I just upped a post over at the BatchBlog called “Step Outside the Code: Be Your Own User.” Let me tease it a bit, then I’ll elaborate a bit more here about the process I followed.
As soon as I joined BatchBlue in May, I was thrown into the fire—we had a beta to get out, after all. There were lots of bugs to be fixed, display issues to be resolved, cranky browsers to accommodate, and architectures to learn. A lot of things initially impressed me about BatchBook, but it seemed like all I was doing was fixing issues. It becomes easy to lose a sense of the whole when you’re arm wrestling with tiny pieces of code day after day.
Then, a wonderful thing (on so many levels) happened—I took a couple weeks off to welcome our second child. For two weeks, I didn’t fix any bugs… I fixed makeshift dinners. I didn’t clean up code… I cleaned up belly button regions. I didn’t change class names, I changed diapers. Yet, I still used BatchBook. But I finally used it as a real live user.

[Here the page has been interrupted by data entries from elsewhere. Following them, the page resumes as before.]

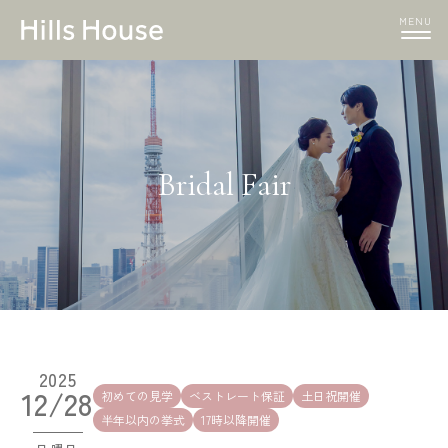
MENU
Bridal Fair
2025
12/28
初めての見学
ベストレート保証
土日祝開催
半年以内の挙式
17時以降開催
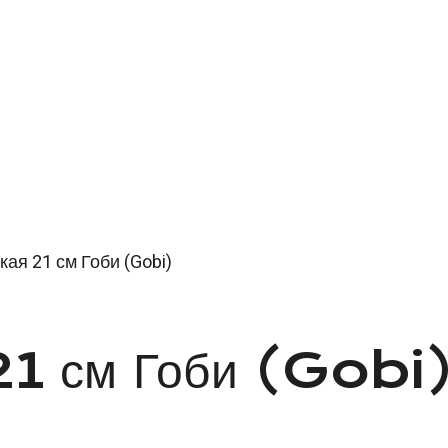
кая 21 см Гоби (Gobi)
 21 см Гоби (Gobi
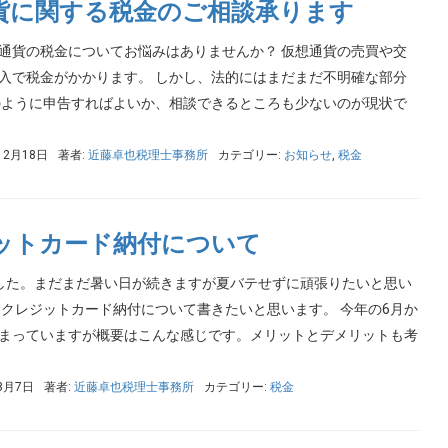
貨に関する税金のご相談承ります
通貨の税金についてお悩みはありませんか？ 仮想通貨の売買や交
入で税金がかかります。 しかし、法的にはまだまだ不明確な部分
のように申告すればよいか、相談できるところも少ないのが現状で
12月18日
著者:
近藤卓也税理士事務所
カテゴリー:
お知らせ
,
税金
ットカード納付について
した。まだまだ暑い日が続きますが夏バテせずに頑張りたいと思い
はクレジットカード納付について書きたいと思います。 今年の6月か
まっていますが概要はこんな感じです。メリットとデメリットも考
8月7日
著者:
近藤卓也税理士事務所
カテゴリー:
税金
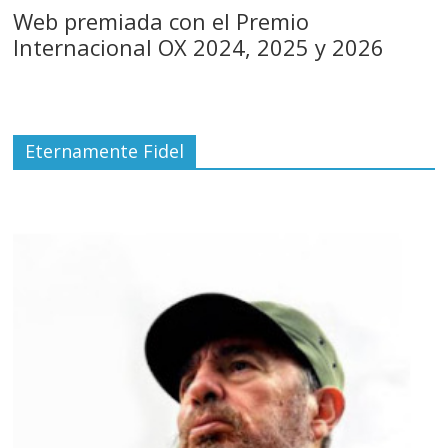
Web premiada con el Premio
Internacional OX 2024, 2025 y 2026
Eternamente Fidel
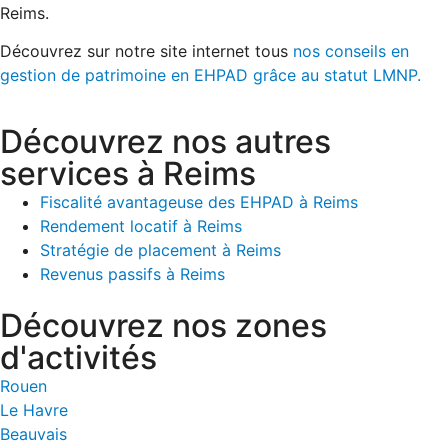
Reims.
Découvrez sur notre site internet tous
nos conseils en
gestion de patrimoine en EHPAD grâce au statut LMNP.
Découvrez nos autres
services à Reims
Fiscalité avantageuse des EHPAD à Reims
Rendement locatif à Reims
Stratégie de placement à Reims
Revenus passifs à Reims
Découvrez nos zones
d'activités
Rouen
Le Havre
Beauvais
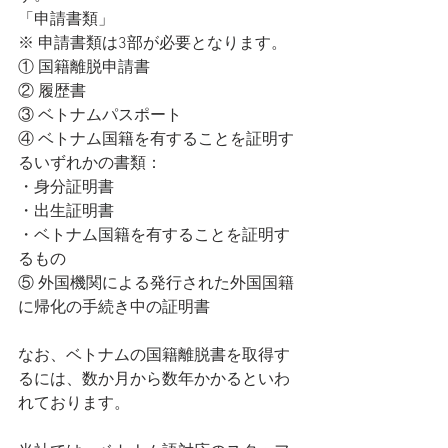
「申請書類」
※ 申請書類は3部が必要となります。
① 国籍離脱申請書
② 履歴書
③ ベトナムパスポート
④ ベトナム国籍を有することを証明す
るいずれかの書類：
・身分証明書
・出生証明書
・ベトナム国籍を有することを証明す
るもの
⑤ 外国機関による発行された外国国籍
に帰化の手続き中の証明書
なお、ベトナムの国籍離脱書を取得す
るには、数か月から数年かかるといわ
れております。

It was very interesting finally jumping into BatchBook head first as a user. I had a lot of “hey, this works but if only it did this” moments. I jotted those down in a notebook. I kept the notebook open for the entire two weeks. Nolan has a knack for being wide awake between 11 pm and 2 am and requiring me to pace around the house with him, listening to music.
I brainstormed. A lot. Every time I passed the notebook, I would jot down the idea. I kept building my vision of how this thing should work. Then, the Sunday before I returned, I cranked out a bunch of mockups based on what I was thinking about. And hell if they weren’t some of the best work I’ve ever produced.
So, why is it that when I’m at my most tired, I’m feeling my most invigorated with my work? It could be a lot of things. I think one main reason is that since I didn’t design the first iteration of BatchBook, I felt very overwhelmed by the amount of areas I felted needed to be changed. Well, I’ve now mocked up a totally revamped Contacts section, which is really the backbone of the app. So, maybe it is because I can finally feel the application getting a sense of… me.
I honestly think another reason is that I just backed off of the development for two weeks and just used the thing. I organized my own contacts, made edits that weren’t just dummy data, and actually started recording new information in it as it came, leaving my other applications behind. I like the app, but I love what the app can be. And I think I’m just pumped because I finally have an idea of what that is.